If telehealth does end up supplanting much of urgent care’s current scope of practice, it will be far easier for CityMD’s partners to replicate the digital model and reduce their fixed asset exposure than it will be for Northwell, tied up in a joint venture structure. Perhaps, one day, CityMD may regret the flexibility it allowed its partners.
Implications
- The urgent care industry is approaching the endgame with emerging national leaders driving consolidation
- Growing volumes at urgent care centers are enticing major delivery systems to reel these patents into their orbits. More markets may be reaching the point where urgent care has sufficiently ramped that picking sides will be an essential strategic choice. Evidently, Walgreen’s transitioning its convenience care sites to local providers is not the only strategic “destabilizer”

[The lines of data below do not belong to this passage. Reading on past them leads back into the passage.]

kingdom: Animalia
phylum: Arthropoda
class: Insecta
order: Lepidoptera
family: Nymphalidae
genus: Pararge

- As urgent care becomes more strategically threatening, expect late-to-the-game providers (therefore lacking attractive partners) to try to blunt that strategic impact (for example by telehealth end runs). By picking sides in delivery system market share wars, urgent care may be accelerating the pace of change which could hollow out its own economics
- The value of academic system branding in urgent care still seems to be an open question. Northwell – along with Banner and Ochsner – thinks yes, having a network of co-branded sites helps build ubiquity and brand equity while Mount Sinai and Montefiore are sticking with the opposite hypotheses (for now). This may also reflect a more tentative strategy pending how urgent care survives the looming threat from telehealth.